SUPPLIED RECORDS –

--------

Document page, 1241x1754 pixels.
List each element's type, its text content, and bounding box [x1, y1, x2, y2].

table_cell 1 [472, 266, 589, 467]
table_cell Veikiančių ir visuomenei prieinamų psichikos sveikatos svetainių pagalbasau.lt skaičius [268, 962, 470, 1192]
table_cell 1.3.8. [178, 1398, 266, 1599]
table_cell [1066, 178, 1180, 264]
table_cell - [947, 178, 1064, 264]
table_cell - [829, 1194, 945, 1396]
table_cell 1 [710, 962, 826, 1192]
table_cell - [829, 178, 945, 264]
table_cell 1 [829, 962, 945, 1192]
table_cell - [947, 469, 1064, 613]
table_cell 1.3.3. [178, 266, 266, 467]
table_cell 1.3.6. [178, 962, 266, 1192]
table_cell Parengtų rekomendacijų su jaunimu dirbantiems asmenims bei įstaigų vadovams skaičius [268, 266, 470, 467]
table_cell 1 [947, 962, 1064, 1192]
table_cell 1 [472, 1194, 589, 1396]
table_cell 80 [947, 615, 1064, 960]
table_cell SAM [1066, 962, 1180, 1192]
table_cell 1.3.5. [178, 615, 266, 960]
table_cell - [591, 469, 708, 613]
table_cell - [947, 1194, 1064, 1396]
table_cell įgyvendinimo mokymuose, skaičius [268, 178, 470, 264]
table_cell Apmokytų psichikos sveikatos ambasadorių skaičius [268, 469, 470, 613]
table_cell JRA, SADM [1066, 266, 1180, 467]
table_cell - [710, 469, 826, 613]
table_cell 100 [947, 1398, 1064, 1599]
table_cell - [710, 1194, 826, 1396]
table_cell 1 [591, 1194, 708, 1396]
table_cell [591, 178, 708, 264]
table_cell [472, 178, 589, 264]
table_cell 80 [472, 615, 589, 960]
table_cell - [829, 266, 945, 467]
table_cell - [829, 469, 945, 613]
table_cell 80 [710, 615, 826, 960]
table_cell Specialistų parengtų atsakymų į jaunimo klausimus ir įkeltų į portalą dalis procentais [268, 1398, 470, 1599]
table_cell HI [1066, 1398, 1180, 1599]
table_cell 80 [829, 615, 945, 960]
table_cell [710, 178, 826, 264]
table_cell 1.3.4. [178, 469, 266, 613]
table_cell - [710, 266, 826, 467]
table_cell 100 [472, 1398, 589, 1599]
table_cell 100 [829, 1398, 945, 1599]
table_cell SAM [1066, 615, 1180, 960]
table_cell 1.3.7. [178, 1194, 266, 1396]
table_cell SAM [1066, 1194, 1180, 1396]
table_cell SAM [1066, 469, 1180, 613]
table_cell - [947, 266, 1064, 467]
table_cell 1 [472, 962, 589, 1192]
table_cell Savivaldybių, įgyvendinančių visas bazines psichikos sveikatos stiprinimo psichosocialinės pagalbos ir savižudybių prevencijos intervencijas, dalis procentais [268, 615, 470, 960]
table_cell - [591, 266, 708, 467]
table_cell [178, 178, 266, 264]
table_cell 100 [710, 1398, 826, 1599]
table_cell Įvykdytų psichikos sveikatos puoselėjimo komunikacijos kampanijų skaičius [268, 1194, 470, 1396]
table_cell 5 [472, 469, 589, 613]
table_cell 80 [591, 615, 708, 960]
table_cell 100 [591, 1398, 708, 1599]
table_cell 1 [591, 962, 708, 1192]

--------

WHAT IS BEING ASKED – Revise all of the items above by replacing every occurrence of "table_cell" with "table_entry", leaving everything else unchanged.

RIGHT ANSWER –
Document page, 1241x1754 pixels.
List each element's type, its text content, and bounding box [x1, y1, x2, y2].

table_entry 1 [472, 266, 589, 467]
table_entry Veikiančių ir visuomenei prieinamų psichikos sveikatos svetainių pagalbasau.lt skaičius [268, 962, 470, 1192]
table_entry 1.3.8. [178, 1398, 266, 1599]
table_entry [1066, 178, 1180, 264]
table_entry - [947, 178, 1064, 264]
table_entry - [829, 1194, 945, 1396]
table_entry 1 [710, 962, 826, 1192]
table_entry - [829, 178, 945, 264]
table_entry 1 [829, 962, 945, 1192]
table_entry - [947, 469, 1064, 613]
table_entry 1.3.3. [178, 266, 266, 467]
table_entry 1.3.6. [178, 962, 266, 1192]
table_entry Parengtų rekomendacijų su jaunimu dirbantiems asmenims bei įstaigų vadovams skaičius [268, 266, 470, 467]
table_entry 1 [947, 962, 1064, 1192]
table_entry 1 [472, 1194, 589, 1396]
table_entry 80 [947, 615, 1064, 960]
table_entry SAM [1066, 962, 1180, 1192]
table_entry 1.3.5. [178, 615, 266, 960]
table_entry - [591, 469, 708, 613]
table_entry - [947, 1194, 1064, 1396]
table_entry įgyvendinimo mokymuose, skaičius [268, 178, 470, 264]
table_entry Apmokytų psichikos sveikatos ambasadorių skaičius [268, 469, 470, 613]
table_entry JRA, SADM [1066, 266, 1180, 467]
table_entry - [710, 469, 826, 613]
table_entry 100 [947, 1398, 1064, 1599]
table_entry - [710, 1194, 826, 1396]
table_entry 1 [591, 1194, 708, 1396]
table_entry [591, 178, 708, 264]
table_entry [472, 178, 589, 264]
table_entry 80 [472, 615, 589, 960]
table_entry - [829, 266, 945, 467]
table_entry - [829, 469, 945, 613]
table_entry 80 [710, 615, 826, 960]
table_entry Specialistų parengtų atsakymų į jaunimo klausimus ir įkeltų į portalą dalis procentais [268, 1398, 470, 1599]
table_entry HI [1066, 1398, 1180, 1599]
table_entry 80 [829, 615, 945, 960]
table_entry [710, 178, 826, 264]
table_entry 1.3.4. [178, 469, 266, 613]
table_entry - [710, 266, 826, 467]
table_entry 100 [472, 1398, 589, 1599]
table_entry 100 [829, 1398, 945, 1599]
table_entry SAM [1066, 615, 1180, 960]
table_entry 1.3.7. [178, 1194, 266, 1396]
table_entry SAM [1066, 1194, 1180, 1396]
table_entry SAM [1066, 469, 1180, 613]
table_entry - [947, 266, 1064, 467]
table_entry 1 [472, 962, 589, 1192]
table_entry Savivaldybių, įgyvendinančių visas bazines psichikos sveikatos stiprinimo psichosocialinės pagalbos ir savižudybių prevencijos intervencijas, dalis procentais [268, 615, 470, 960]
table_entry - [591, 266, 708, 467]
table_entry [178, 178, 266, 264]
table_entry 100 [710, 1398, 826, 1599]
table_entry Įvykdytų psichikos sveikatos puoselėjimo komunikacijos kampanijų skaičius [268, 1194, 470, 1396]
table_entry 5 [472, 469, 589, 613]
table_entry 80 [591, 615, 708, 960]
table_entry 100 [591, 1398, 708, 1599]
table_entry 1 [591, 962, 708, 1192]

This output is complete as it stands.